Automated Setup For Rapid Capture Of Standardized Slit Lamp Examination Image Sets For Use In Virtual Consultation And Ai Aided Diagnostic
Published 2025 - 43rd Congress of the ESCRS
Reference: PP09.04 | Type: Poster | DOI: 10.82333/eyxd-vp33
Authors: Marvin Bende* 1 , Immanuel Seitz 1 , Felix Reichel 1 , Kai Rückheim 1 , Thomas Bende 1 , Karl Ulrich Bartz-Schmidt 1
1Department of Ophthalmology,University Eye Hospital Tübingen,Tübingen,Germany
Purpose
Slit lamps are one of the most versatile tools in ophthalmic diagnostics, allowing for the discovery of a vast array of conditions. We want to automate the capture of standardized, high quality slit lamp images in a fast process with low skill requirements for the operator.
This includes:
- images using 3mm slits projected from + and – 45°, covering the whole cornea area
- an image showing the red reflex
- a blue illuminated image for usage with fluorescein
- a white illuminated overview image
Automated slit lamp images could reduce the need for personnel involvement, would facilitate virtual consultation, could be placed in non-medical settings like optician offices and might provide additional insight by enabling AI aided diagnostics.
Setting
Two slit projectors, projecting from + and – 45° and a central (0°) camera are mounted to a movable stage.

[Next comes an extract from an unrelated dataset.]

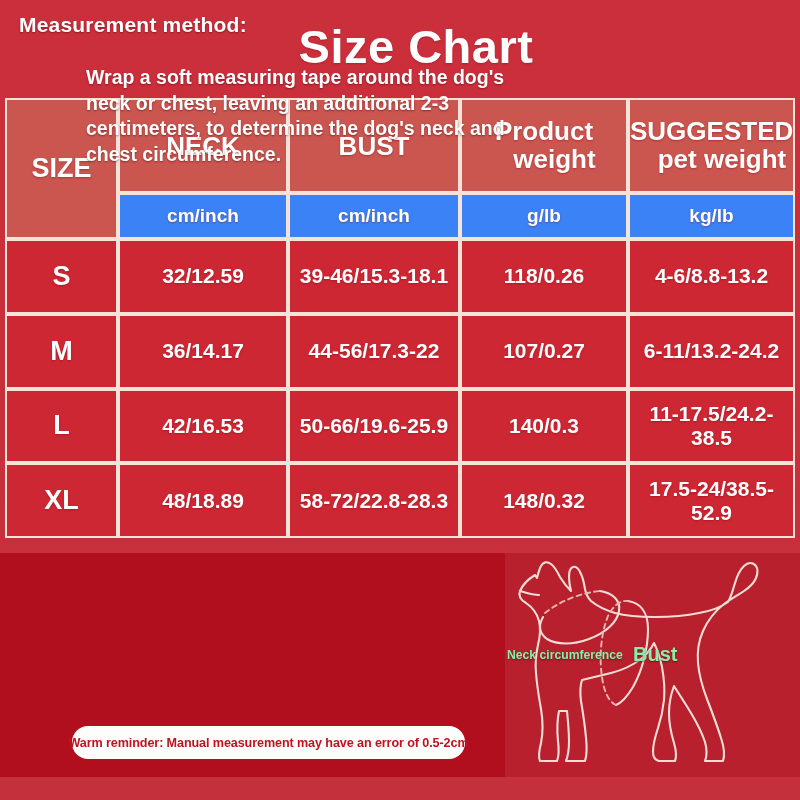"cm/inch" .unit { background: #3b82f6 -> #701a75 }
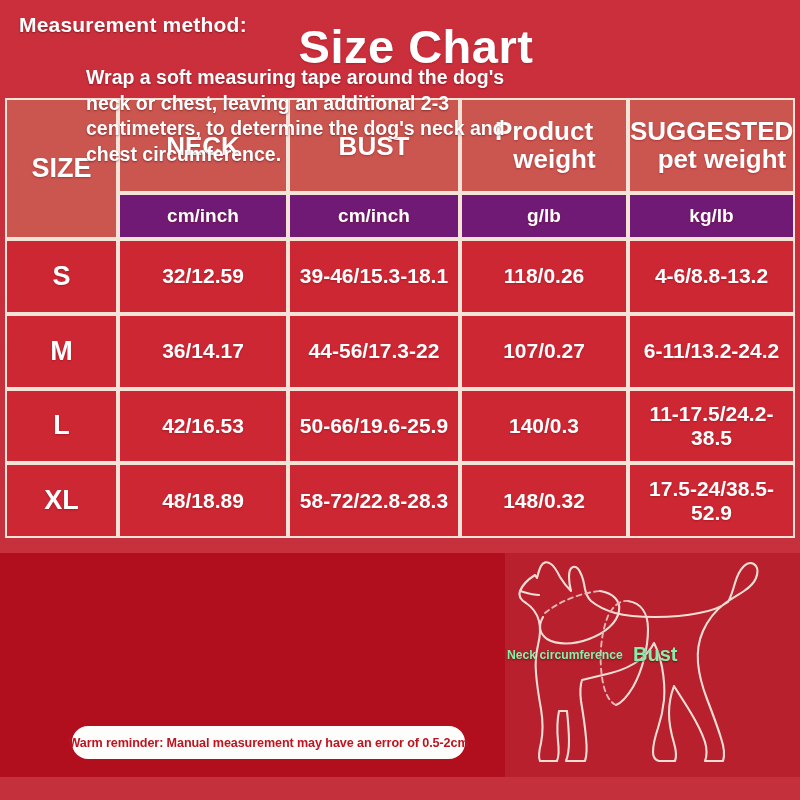"Warm reminder: Manual measurement may" #warm-reminder { height: 33px -> 21px }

Each slit projector features an automated light source illuminating an optical slit (using Koehler's principle) followed by a projector lens.
The optical slit can be moved horizontally by a stepper motor, resulting in a sweep of the projected slit across the eye.
Further, a central (0°) spot projector used for the red reflex and a RGBW spotlight for areal illumination are added.
Methods
After aligning the device with the patient’s eye the operator triggers the measurement.
An image to evaluate the alignment is recorded, then the scanning sequence is started:
The light source of one slit projector is activated and an image recorded. At the same time the optical slit of the other projector is moved in position for the next image.
This process repeats in an alternating pattern, starting from the apex (with some overlap) and moving outwards, until the whole area of the cornea is covered.
After the scanning sequence is completed the central spot projector is activated and an image of the red reflex is recorded.
Finally, an image using blue illumination and an image using white illumination are recorded.
Results
It is easy to operate the setup and record high quality images. The resolution of the recorded images is currently 1920x1200 pixels with 12 bit color depth.
A total of 40 slit lamp images and 4 additional images (evaluation, red reflex, blue illumination for usage with fluorescein and white illumination) are recorded.
The stepper motors allow fast and precise positioning of the slits so that the whole sequence takes ~ 3 seconds to complete. This makes it easy to avoid eye movement or blinking during the measurement.
The blue and white illuminated images are recorded last, to avoid a narrowed pupil in following images and since they have the highest risk of triggering eye movement or blinking.
Conclusions
Since the performance of the setup on healthy eyes meets the expectations, the next step will be a limited trial with patients depicting selected conditions to further evaluate the abilities of the setup.
If this proves successful further automation of the setup, in the form of an automatic alignment of the device and the eye, will be investigated.
Once enough training data is collected, we want to utilize machine learning methods to aid in the detection of conditions, based on the recorded images.